Both my husband, Shawn and I work in restaurants and you could say we are pretty passionate about food and beverage. A lot of the choices we make when traveling directly correlates with one or both of those things so you can imagine why visiting Emilia Romagna was at the top of our list.
Modena is home to one of the top restaurants in the world, Osteria Francescana, as seen on the nextflix show, A Chef’s Table, named a few years back as the number one restaurant in the world. Chef Massimo Bottura takes local cuisine and turns it into a masterpiece. Unfortunately we did not have the time or money to dine there this trip but we will be returning to this beautiful town just for this restaurant. Besides being home to one of the top restaurants in the world, it is also home to Balsamic Vinegar production. Modena has a few UNESCO sites, Piazza Grande and the Cathedral of Modena, as well as, one of the oldest universities in the world, the University of Modena, founded in 1175.
the symbol on Modena sidewalks directing people to food and drinks, which will probably be one of my next tattoos.

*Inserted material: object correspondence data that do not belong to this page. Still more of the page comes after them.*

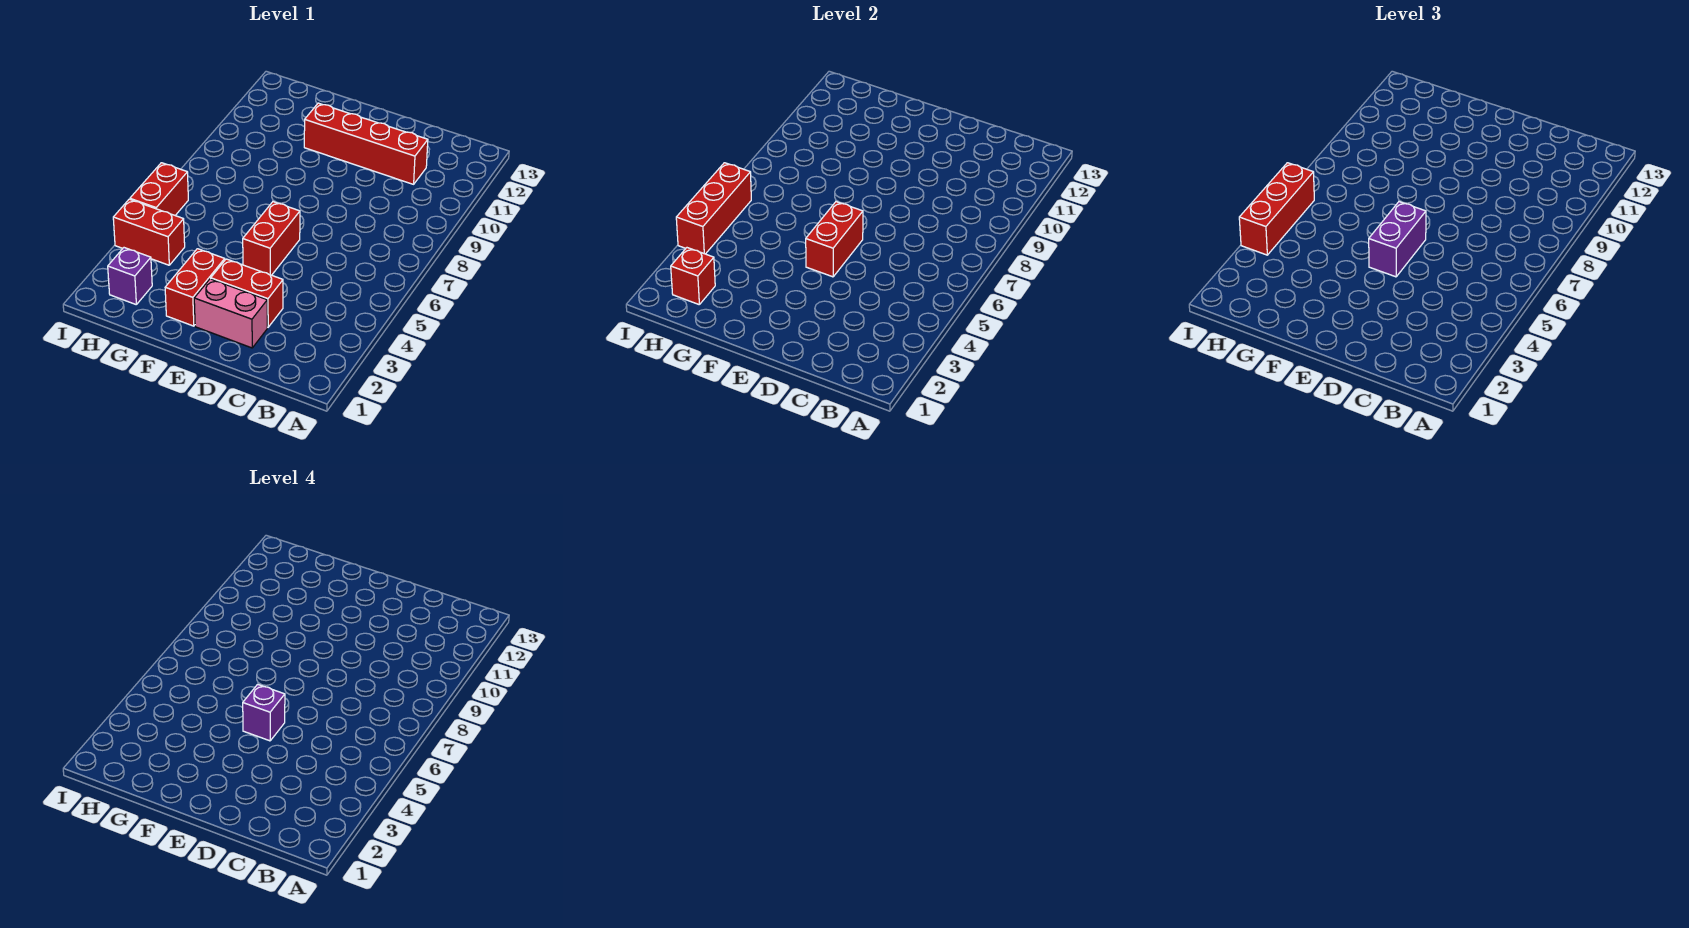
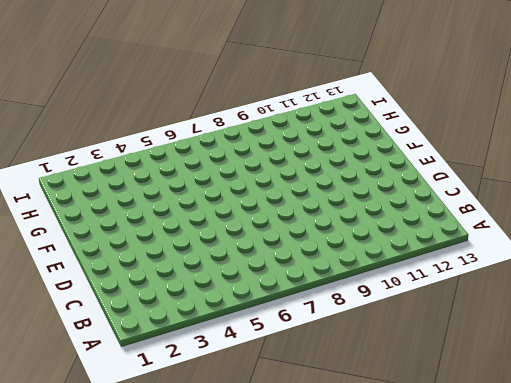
none -> red 1x4 brick [304,103,428,184]
none -> pink 1x2 brick [194,279,267,348]
none -> red 1x2 brick [211,259,283,327]

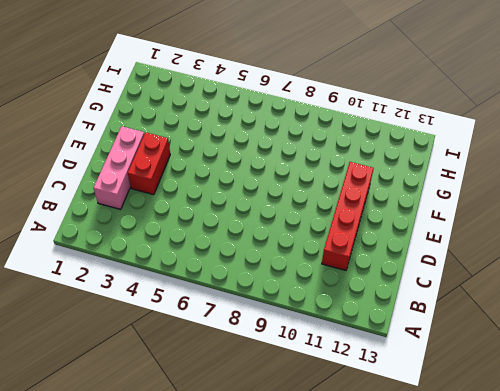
pink 1x3 brick [94,126,144,209] -> pink 1x2 brick [194,279,267,348]
none -> red 1x2 brick [243,202,300,275]
none -> red 1x2 brick [165,249,225,326]
none -> purple 1x1 brick [108,248,152,304]

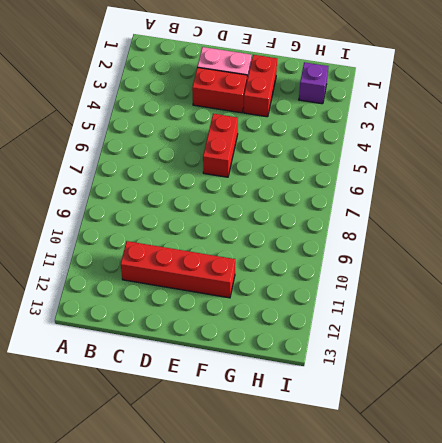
none -> red 1x2 brick [113,199,185,265]
none -> red 1x2 brick [130,163,188,215]
none -> red 1x2 brick [806,202,863,277]

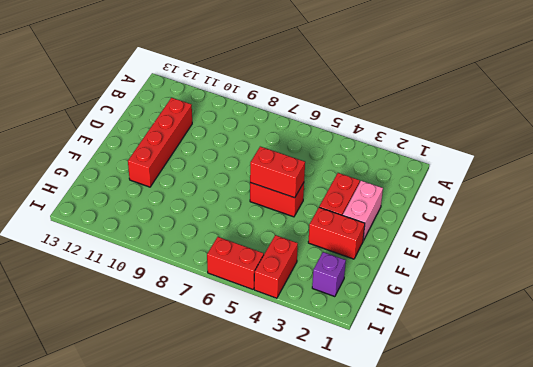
none -> red 1x1 brick [671,248,715,304]
none -> red 1x3 brick [676,163,751,254]
none -> purple 1x2 brick [1369,202,1426,277]

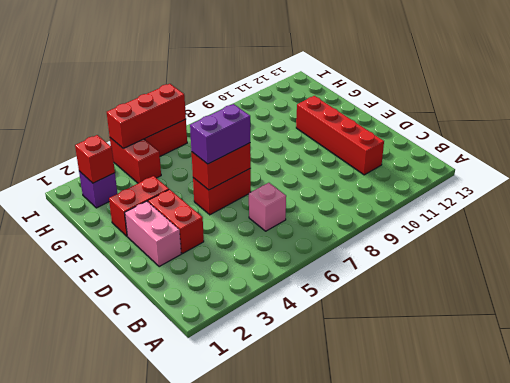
pink 1x1 brick [249,183,286,231] -> none
none -> red 1x3 brick [1239,163,1314,255]
none -> purple 1x1 brick [243,684,285,741]

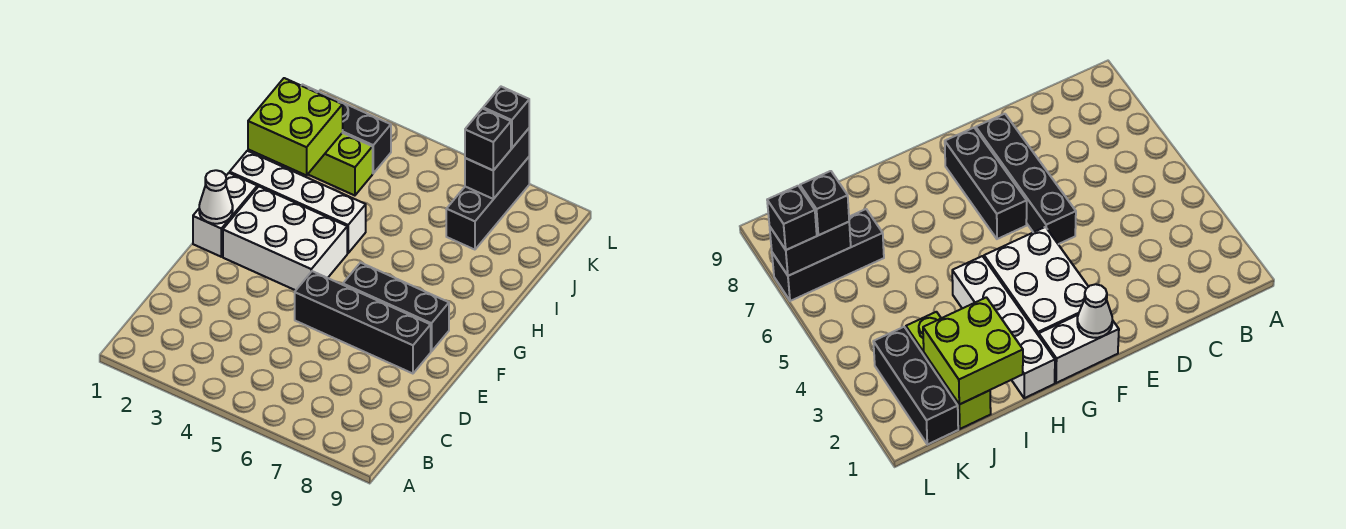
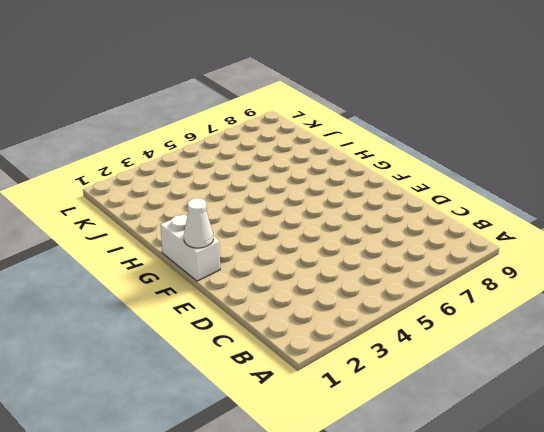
none -> black 1x4 brick [295,271,431,374]
none -> white 2x3 brick [223,187,347,290]
none -> black 1x3 brick [343,263,449,352]

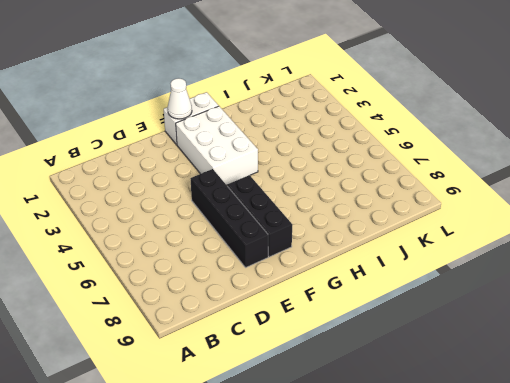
none -> white 1x4 brick [230,151,366,253]
none -> lime 1x3 brick [308,133,373,196]
none -> black 1x3 brick [446,157,529,250]

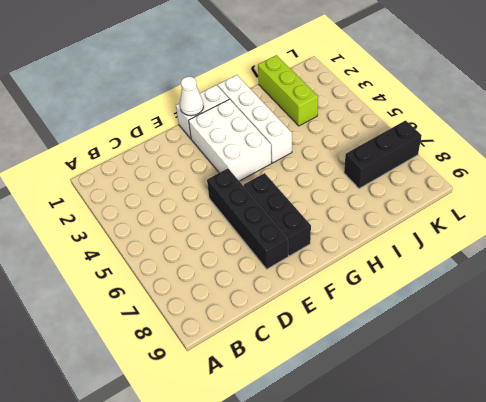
none -> black 1x3 brick [301,85,391,173]
none -> lime 2x2 brick [248,78,343,175]
none -> black 1x2 brick [465,129,529,199]

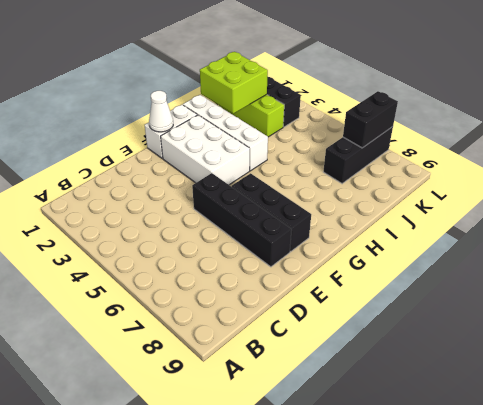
none -> black 1x1 brick [465,109,511,170]
none -> black 1x1 brick [483,87,529,148]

San Giuseppe, a church near the train station, not a UNESCO site but beautiful nonetheless
We arrived in Modena by way of train from Rome. Unbeknownst to us the first of May is a holiday called May Day where basically everything is closed. We had taken a very early train that morning and arrived to the town starving. Upon realizing that the bed and breakfast we booked was not only out side of town but the bus that could take us there would not arrive for quite some time, Shawn and I set out on foot to find somewhere to grab a bite of food and set our baggage down. Literally everything we could find was closed. We ended up in a small bar having a mediocre snack and wasting time until we could head to the bed and breakfast. We toured around on foot for a bit while attempting to find somewhere but ended up back at the only place we saw open. We also headed to a local budget grocery that was open, unsure of what food would be available upon our arrival. We only grabbed the staples of prosciutto, arugula, parmesan and some tomatoes. Making our way back to the train station we decided to take a cab rather than hope to figure out way out on bus as we had just missed the most recent one.
I had no idea how far out in to the country we were going to end up going and immediately started to feel worried with my choice of place to stay. As you know, I’m a broke girl and I am always looking for a deal and no wonder La Selvatica had been such a deal, it was in the middle of the country with not even a store insight. Our cab driver knew exactly where we were going thankfully. Once I stepped out of the cab I almost instantly fell in love with the property. It was weird and quirky, artistic and beautiful. Our host had been at a barbeque for the holiday and had not only left us a key in but had previous invited us to join him. We wouldn’t make it in time to join but the generosity was outstanding. La Selvatica has been one of my all time favorite places to stay as well as Enrico has been one of my all time favorite host. When he and his family arrived back at the property we got on right away. He offered everything available in his home to us.
La Selvatica translates to ‘the wild one’ which I think its pretty cool and an accurate description for this home – and incidentally, again, probably one of my next tattoos.
the kitchen at La Selvatica
just a few of the little quirky details that made La Selvatica so special to me.
We began our stay getting to know Enrico and his family and offered to make dinner for everyone. It was such a gratifying experience being able to give thanks to this family for offering up their home. It was even better when we saw how much they enjoyed it. Being able to take ingredients in a foreign country, using a stove you don’t know how to use very well, and incorporating leftovers of something you aren’t sure of what it is, AND still seeing how much someone enjoys it is a great, reassuring feeling. Our original plan had to be to depart from La Selvactica the following day and head to Genoa but the more we chatted, the more we didn’t want to go. Enrico told us about the balsamic farm, mere yards away from us, Acetaia Malagoli Guido and how he could set up a tour for us the following day, for free. As well as the parmesan cheese farm, Serafina, just a little further away. It was everything we had come to Emilia Romagna for! And it was literally under our noses in a small bed and breakfast that we hadn’t even known where it was when we booked it! We checked our train tickets and saw they were refundable and our hotel was pay upon arrival so we canceled everything and spoke with Enrico about staying another night and we were so glad we did. We sat by the fire that evening and learned about Enrico’s family. Giovanni, his brother, was a little different from the rest of us but Giovanni had more in life than so many of us could hope to accomplish, someone he loved and who loved him back, and cared for him, as well as had traveled to so many places I only hope to go. It was just such an uplifting place that I had needed to find for such a long time. Enricos adorable son was sucked in by The Jungle Book for hours at a time, cheerful, and singing along. A lot of the time I get caught up in all the things we are doing and places we are traveling and this peaceful little place out in the wild countryside of Modena had been a trip I badly needed to take – and I hadn’t even known it.